Por que a China não busca uma negociação?

A guerra comercial proposta por Donald Trump, tornou-se um duelo entre as duas maiores economias do mundo. Estados Unidos e China partiram para uma escalada sem precedentes da guerra tarifária elevando os tributos para os respectivos bens de seus adversários, e ultrapassando a margem dos 120%. O recuo estratégico do presidente norte-americano para dezenas de países deu certo fôlego ao mercado, mas a individualização da disputa com a China, preocupa investidores e empresas que dependem destes dois mercados para poder continuar alcançando lucros. 

À medida que as novas taxas eram anunciadas e as transações comerciais com tais tributos se tornavam insustentáveis, a economia deixava de ser o ponto mais relevante e a geopolítica ganhava força como a possível razão por trás das manobras.
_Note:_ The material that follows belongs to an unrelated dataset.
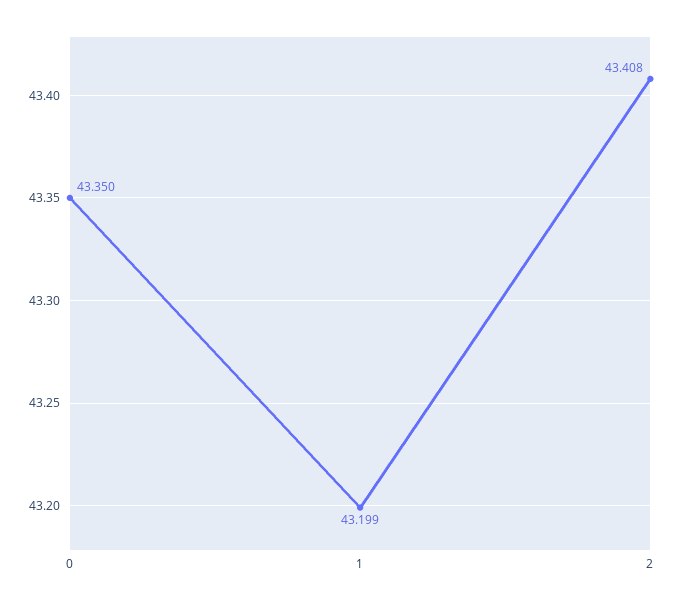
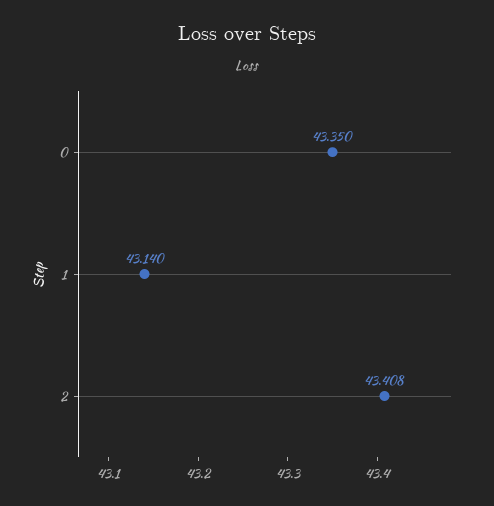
1: 43.199 -> 43.14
Para Trump ceder primeiro e buscar uma negociação seria o maior sinal de fraqueza demonstrado, especialmente se considerarmos que tudo se iniciou a partir de suas ordens executivas e agenda econômica. Para a China, dar o primeiro passo é comprometer sua posição de única nação que supostamente pode enfrentar os Estados Unidos economicamente.

Inegavelmente o que tornou a China um país rico, foi sua abertura econômica por Deng Xiaoping nos anos 1980, com seu potencial industrial de qualidade e baixo custo. Por muito tempo a China produzia bens industriais dos mais diversos para as outras nações, enquanto consumia produtos agrícolas de nações como Estados Unidos, Brasil e Índia. Esse cenário ainda é vigente de certa forma, mas a mudança de prioridade econômica promovida por Pequim, alterou de maneira rápida vários índices importantes.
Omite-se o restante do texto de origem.